Lubinich thinks Bodine’s injury had a lot to do with losing that game, and the team’s overall performance at last year’s nationals.
“There were about five teams, any of which could have won on a given day,” he said.
“We were rolling along (in the first game) up until Bodine’s injury, and I think the team had a hard time recovering from it. They were so concerned with her health.”
Bodine’s return is a grand achievement. The 16-year-old could easily have given up sports, as it is still early in her recovery. She was also lucky the titanium rod in her leg didn’t stunt her leg’s growth, although the injured leg is now two inches longer than the other.
During the recuperation Bodine lost 35 pounds (16 kilograms) to muscle atrophy in her lower body.
It took her five months to walk, which she had to re-learn, and another two more before she could run.
“I still can’t run well but I feel comfortable enough running the bases. Although, my mom says I look ridiculous,” Bodine said.
To start the season Bodine was limited to a few innings at a time, but is now able to string together three games in a row before needing a rest.
It’s been a long year, an eye-opener and a time of spiritual growth. To be back with the team means a lot more to Bodine than just playing baseball again.
“It was a mental injury. Dealing with it was all (upstairs). It brought me to where I’m at now, who I am, with a lot of faith in God.”

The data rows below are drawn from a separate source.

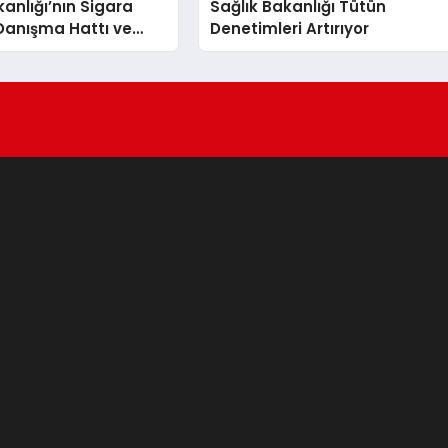
kanlığı’nın Sigara
Sağlık Bakanlığı Tütün
Danışma Hattı ve
Denetimleri Artırıyor
akma Poliklinikleri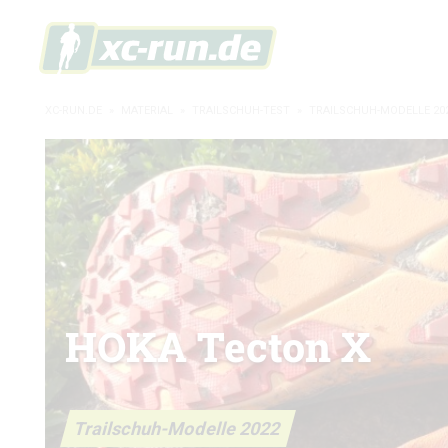
XC-RUN.DE
»
MATERIAL
»
TRAILSCHUH-TEST
»
TRAILSCHUH-MODELLE 20
HOKA Tecton X
Trailschuh-Modelle 2022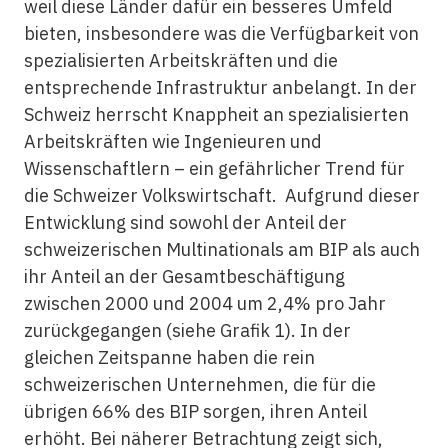
weil diese Länder dafür ein besseres Umfeld
bieten, insbesondere was die Verfügbarkeit von
spezialisierten Arbeitskräften und die
entsprechende Infrastruktur anbelangt. In der
Schweiz herrscht Knappheit an spezialisierten
Arbeitskräften wie Ingenieuren und
Wissenschaftlern – ein gefährlicher Trend für
die Schweizer Volkswirtschaft. Aufgrund dieser
Entwicklung sind sowohl der Anteil der
schweizerischen Multinationals am BIP als auch
ihr Anteil an der Gesamtbeschäftigung
zwischen 2000 und 2004 um 2,4% pro Jahr
zurückgegangen (siehe Grafik 1). In der
gleichen Zeitspanne haben die rein
schweizerischen Unternehmen, die für die
übrigen 66% des BIP sorgen, ihren Anteil
erhöht. Bei näherer Betrachtung zeigt sich,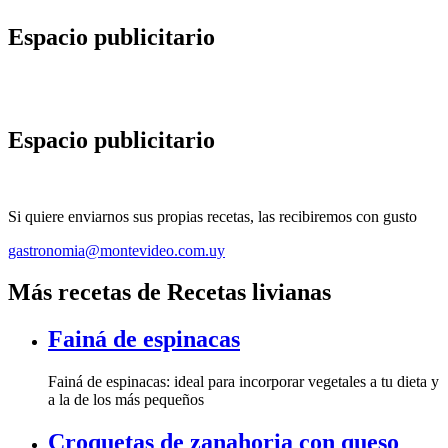
Espacio publicitario
Espacio publicitario
Si quiere enviarnos sus propias recetas, las recibiremos con gusto
gastronomia@montevideo.com.uy
Más recetas de Recetas livianas
Fainá de espinacas
Fainá de espinacas: ideal para incorporar vegetales a tu dieta y
a la de los más pequeños
Croquetas de zanahoria con queso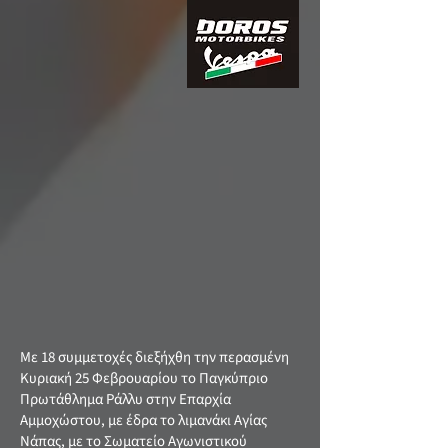
Με 18 συμμετοχές διεξήχθη την περασμένη
Κυριακή 25 Φεβρουαρίου το Παγκύπριο
Πρωτάθλημα Ράλλυ στην Επαρχία
Αμμοχώστου, με έδρα το λιμανάκι Αγίας
Νάπας, με το Σωματείο Αγωνιστικού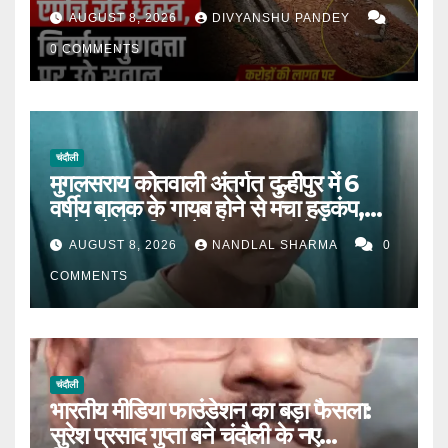
निर्माण गुणवत्ता पर उठे सवाल |
AUGUST 8, 2026
DIVYANSHU PANDEY
0 COMMENTS
चंदौली
मुगलसराय कोतवाली अंतर्गत दुल्हीपुर में 6
वर्षीय बालक के गायब होने से मचा हड़कंप,
आधे घंटे में पुलिस ने खोजकर मां से मिलाया।
AUGUST 8, 2026
NANDLAL SHARMA
0
COMMENTS
चंदौली
भारतीय मीडिया फाउंडेशन का बड़ा फैसला:
सुरेश प्रसाद गुप्ता बने चंदौली के नए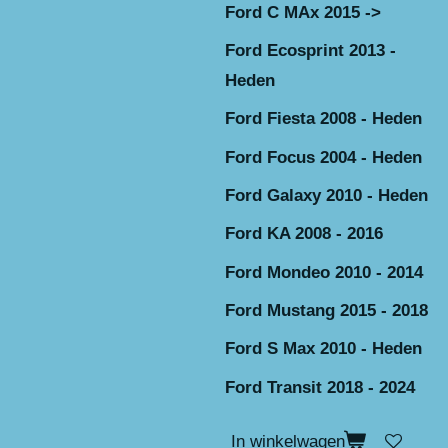
Ford C MAx 2015 ->
Ford Ecosprint 2013 -
Heden
Ford Fiesta 2008 - Heden
Ford Focus 2004 - Heden
Ford Galaxy 2010 - Heden
Ford KA 2008 - 2016
Ford Mondeo 2010 - 2014
Ford Mustang 2015 - 2018
Ford S Max 2010 - Heden
Ford Transit 2018 - 2024
In winkelwagen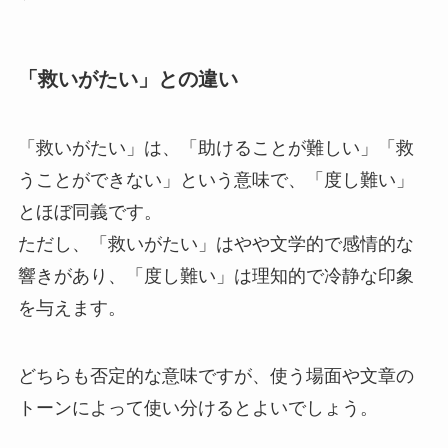
「救いがたい」との違い
「救いがたい」は、「助けることが難しい」「救
うことができない」という意味で、「度し難い」
とほぼ同義です。
ただし、「救いがたい」はやや文学的で感情的な
響きがあり、「度し難い」は理知的で冷静な印象
を与えます。
どちらも否定的な意味ですが、使う場面や文章の
トーンによって使い分けるとよいでしょう。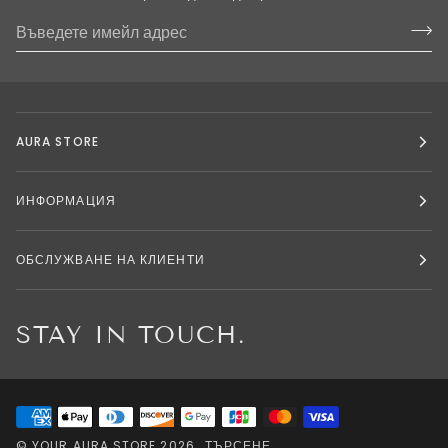
AURA STORE
ИНФОРМАЦИЯ
ОБСЛУЖВАНЕ НА КЛИЕНТИ
STAY IN TOUCH.
©
YOUR AURA STORE
2026
ТЪРСЕНЕ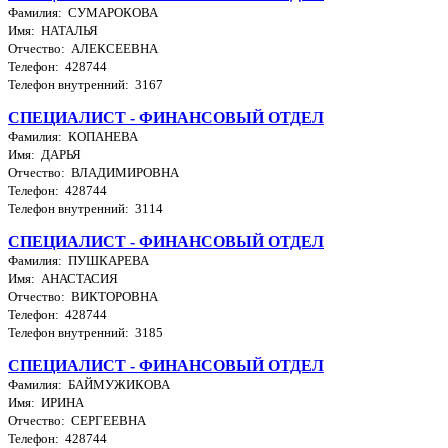
Фамилия: СУМАРОКОВА
Имя: НАТАЛЬЯ
Отчество: АЛЕКСЕЕВНА
Телефон: 428744
Телефон внутренний: 3167
СПЕЦИАЛИСТ - ФИНАНСОВЫЙ ОТДЕЛ
Фамилия: КОПАНЕВА
Имя: ДАРЬЯ
Отчество: ВЛАДИМИРОВНА
Телефон: 428744
Телефон внутренний: 3114
СПЕЦИАЛИСТ - ФИНАНСОВЫЙ ОТДЕЛ
Фамилия: ПУШКАРЕВА
Имя: АНАСТАСИЯ
Отчество: ВИКТОРОВНА
Телефон: 428744
Телефон внутренний: 3185
СПЕЦИАЛИСТ - ФИНАНСОВЫЙ ОТДЕЛ
Фамилия: БАЙМУЖИКОВА
Имя: ИРИНА
Отчество: СЕРГЕЕВНА
Телефон: 428744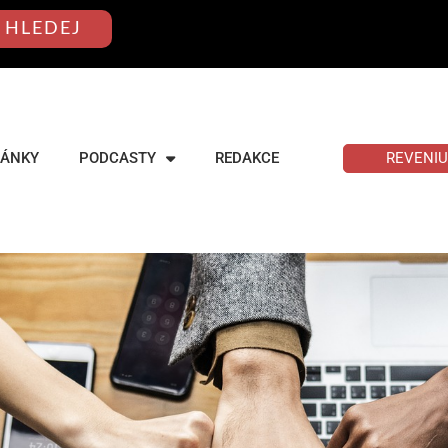
HLEDEJ
REVENI
LÁNKY
PODCASTY
REDAKCE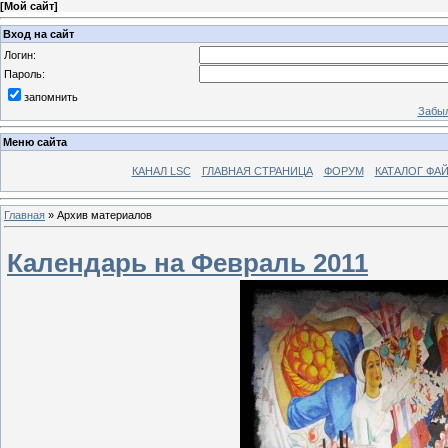
[
Мой сайт
]
Вход на сайт
Логин:
Пароль:
запомнить
Забыл
Меню сайта
КАНАЛ LSC
ГЛАВНАЯ СТРАНИЦА
ФОРУМ
КАТАЛОГ ФА
Главная
»
Архив материалов
Календарь на Февраль 2011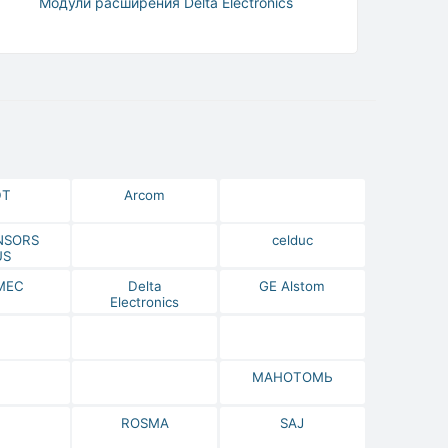
Модули расширения Delta Electronics
DT
Arcom
NSORS
celduc
US
МЕС
Delta
GE Alstom
Electronics
МАНОТОМЬ
ROSMA
SAJ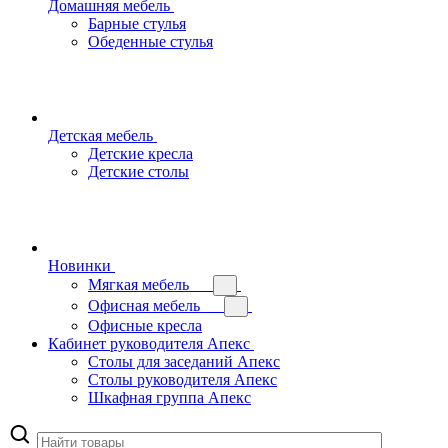
Домашняя мебель
Барные стулья
Обеденные стулья
Детская мебель
Детские кресла
Детские столы
Новинки
Мягкая мебель
Офисная мебель
Офисные кресла
Кабинет руководителя Апекс
Столы для заседаний Апекс
Столы руководителя Апекс
Шкафная группа Апекс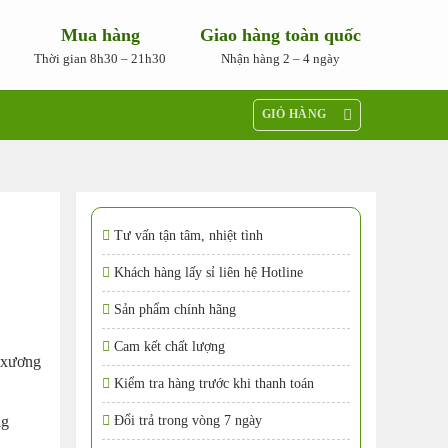
Mua hàng
Giao hàng toàn quốc
Thời gian 8h30 – 21h30
Nhận hàng 2 – 4 ngày
GIỎ HÀNG
Tư vấn tận tâm, nhiệt tình
Khách hàng lấy sỉ liên hệ Hotline
Sản phẩm chính hãng
Cam kết chất lượng
g xương
Kiểm tra hàng trước khi thanh toán
ng
Đổi trả trong vòng 7 ngày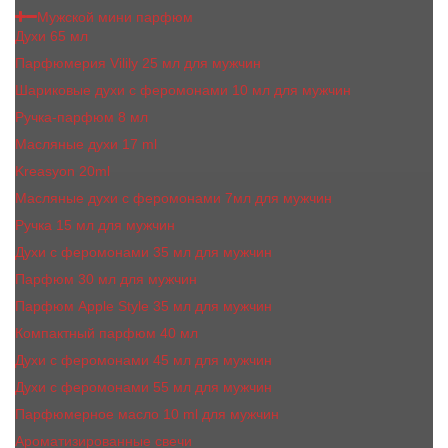
Мужской мини парфюм
Духи 65 мл
Парфюмерия Vilily 25 мл для мужчин
Шариковые духи с феромонами 10 мл для мужчин
Ручка-парфюм 8 мл
Масляные духи 17 ml
Kreasyon 20ml
Масляные духи c феромонами 7мл для мужчин
Ручка 15 мл для мужчин
Духи с феромонами 35 мл для мужчин
Парфюм 30 мл для мужчин
Парфюм Apple Style 35 мл для мужчин
Компактный парфюм 40 мл
Духи с феромонами 45 мл для мужчин
Духи с феромонами 55 мл для мужчин
Парфюмерное масло 10 ml для мужчин
Ароматизированные свечи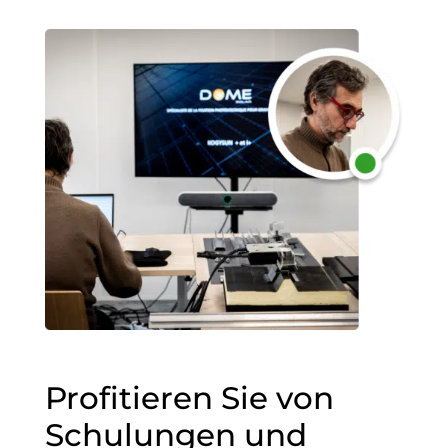
Profitieren Sie von
Schulungen und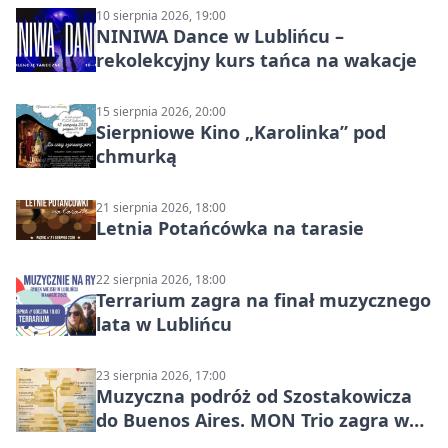
10 sierpnia 2026, 19:00
NINIWA Dance w Lublińcu –
rekolekcyjny kurs tańca na wakacje
15 sierpnia 2026, 20:00
Sierpniowe Kino „Karolinka” pod
chmurką
21 sierpnia 2026, 18:00
Letnia Potańcówka na tarasie
22 sierpnia 2026, 18:00
Terrarium zagra na finał muzycznego
lata w Lublińcu
23 sierpnia 2026, 17:00
Muzyczna podróż od Szostakowicza
do Buenos Aires. MON Trio zagra w
Lublińcu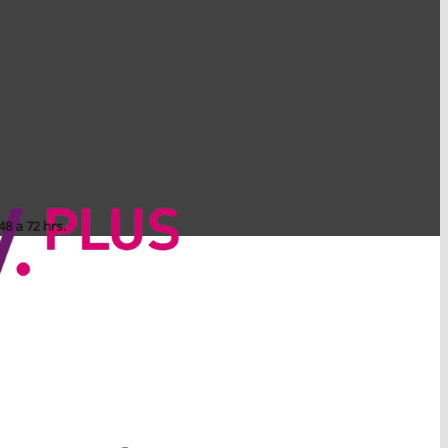
8 a 72 hrs.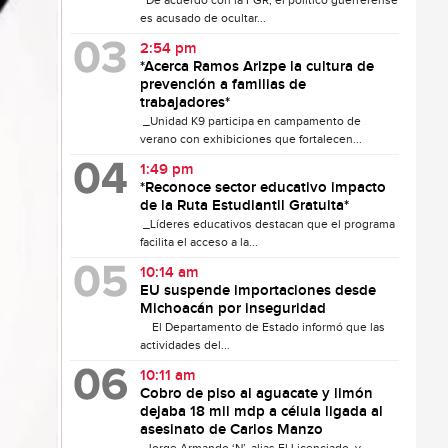
De acuerdo con la FGR, el político guerrerense
es acusado de ocultar...
2:54 pm
*Acerca Ramos Arizpe la cultura de
prevención a familias de
trabajadores*
_Unidad K9 participa en campamento de
verano con exhibiciones que fortalecen...
1:49 pm
*Reconoce sector educativo impacto
de la Ruta Estudiantil Gratuita*
_Líderes educativos destacan que el programa
facilita el acceso a la...
10:14 am
EU suspende importaciones desde
Michoacán por inseguridad
El Departamento de Estado informó que las
actividades del...
10:11 am
Cobro de piso al aguacate y limón
dejaba 18 mil mdp a célula ligada al
asesinato de Carlos Manzo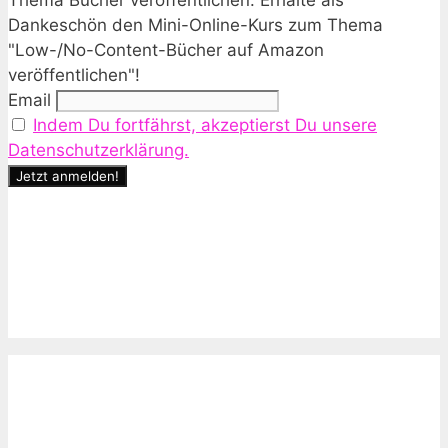
Thema Bücher veröffentlichen. Erhalte als
Dankeschön den Mini-Online-Kurs zum Thema
"Low-/No-Content-Bücher auf Amazon
veröffentlichen"!
Email
Indem Du fortfährst, akzeptierst Du unsere
Datenschutzerklärung.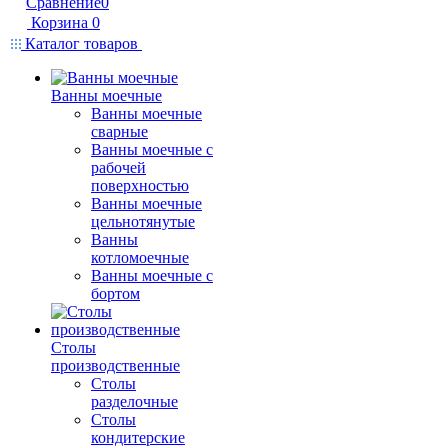
Сравнение
0
Корзина
0
Каталог товаров
Ванны моечные
Ванны моечные
сварные
Ванны моечные с
рабочей
поверхностью
Ванны моечные
цельнотянутые
Ванны
котломоечные
Ванны моечные с
бортом
Столы
производственные
Столы
разделочные
Столы
кондитерские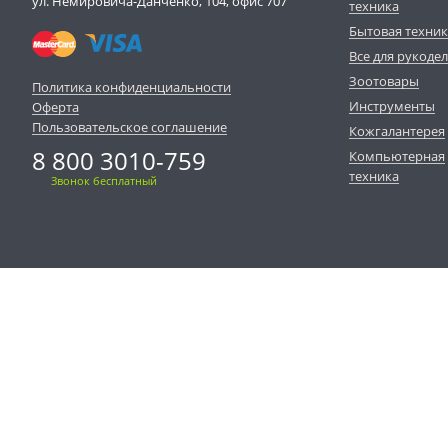
ул. Немировича-Данченко, 104, офис 707
техника
Бытовая техни
Все для рукоде
Зоотовары
Политика конфиденциальности
Инструменты
Оферта
Пользовательское соглашение
Кожгалантерея
8 800 3010-759
Компьютерная
техника
Звонок бесплатный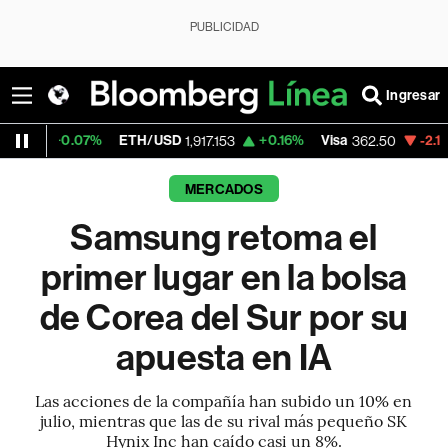
PUBLICIDAD
Ingresar
7%
ETH/USD
+0.16%
Visa
-2.15%
MercadoL
1,917.153
362.50
MERCADOS
Samsung retoma el
primer lugar en la bolsa
de Corea del Sur por su
apuesta en IA
Las acciones de la compañía han subido un 10% en
julio, mientras que las de su rival más pequeño SK
Hynix Inc han caído casi un 8%.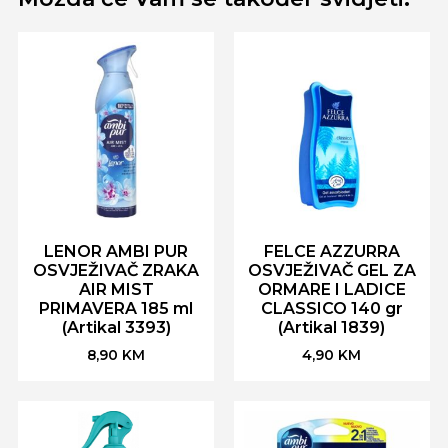
LENOR AMBI PUR
FELCE AZZURRA
OSVJEŽIVAČ ZRAKA
OSVJEŽIVAČ GEL ZA
AIR MIST
ORMARE I LADICE
PRIMAVERA 185 ml
CLASSICO 140 gr
(Artikal 3393)
(Artikal 1839)
8,90
KM
4,90
KM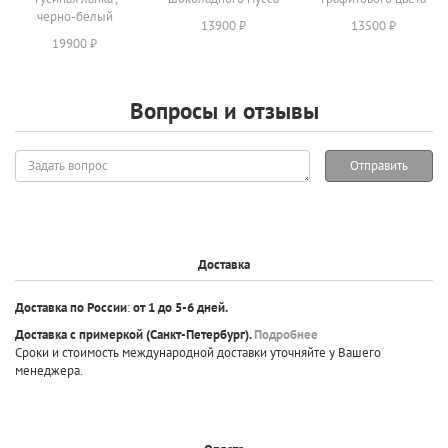
черно-белый
13900 ₽
13500 ₽
19900 ₽
Вопросы и отзывы
Задать
Отправить
вопрос
Доставка
Доставка по России
:
от 1 до 5-6 дней.
Доставка с примеркой
(Санкт-Петербург).
Подробнее
Сроки и стоимость международной доставки уточняйте у Вашего
менеджера.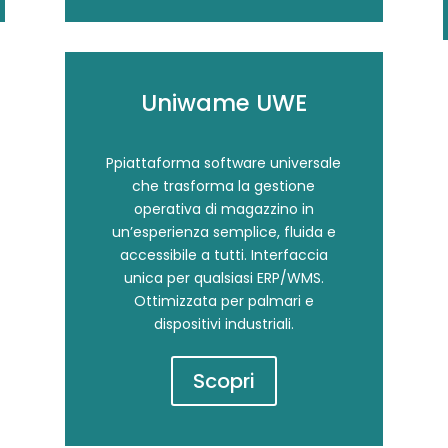
Uniwame UWE
Ppiattaforma software universale
che trasforma la gestione
operativa di magazzino in
un’esperienza semplice, fluida e
accessibile a tutti. Interfaccia
unica per qualsiasi ERP/WMS.
Ottimizzata per palmari e
dispositivi industriali.
Scopri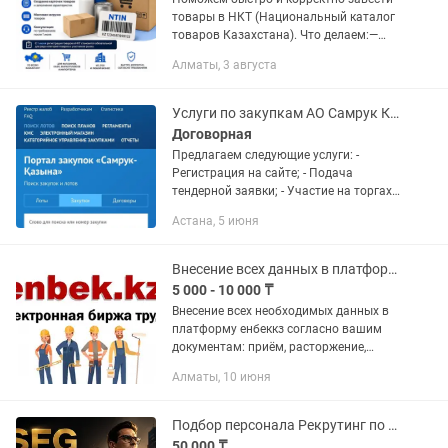
товары в НКТ (Национальный каталог
товаров Казахстана). Что делаем:—
регистрация товаров в НКТ— создание
Алматы, 3 августа
карточек товаров— получение NTIN
кода— помощь с...
Услуги по закупкам АО Самрук Казына
Договорная
Предлагаем следующие услуги: -
Регистрация на сайте; - Подача
тендерной заявки; - Участие на торгах;
- Обжалование результат тендера; -
Астана, 5 июня
Включение в реестр ТПФ; -
Прохождение ПКО; - Оформление АВР...
Внесение всех данных в платформу енбеккз юридических лиц, ИП в Казахстане
5 000 - 10 000 ₸
Внесение всех необходимых данных в
платформу енбеккз согласно вашим
документам: приём, расторжение,
отпуск, внесение корректировок,
Алматы, 10 июня
пролонгация трудового договора и т.д.
Подбор персонала Рекрутинг по Казахстану
50 000 ₸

Following the Canadian Open, the Devils 94 will challenge for the provincial title in Cloverdale. A top-three finish qualifies the team for the 2011 nationals in Winnipeg.
Three Victoria teams are attending the Canadian Open Fastpitch International Championships (formerly the Canada Cup) in Surrey, July 9-17.
The Strawberry Vale Stealth are competing in the Showcase Select (16U) International Championship. The 1993-born Victoria Devils will play in Pool A of the 27-team Futures Gold U19 division.
Lambrick Park’s Mackenzie Smith, who recently made a verbal commitment to Stanford University for 2012, is hoping to make the final cut today (July 8) with Canada’s national junior fastpitch team.
Should the 6-foot-2 pitcher be released, she’ll return to the Devils 94, bolstering her team’s chances in the Canadian Open.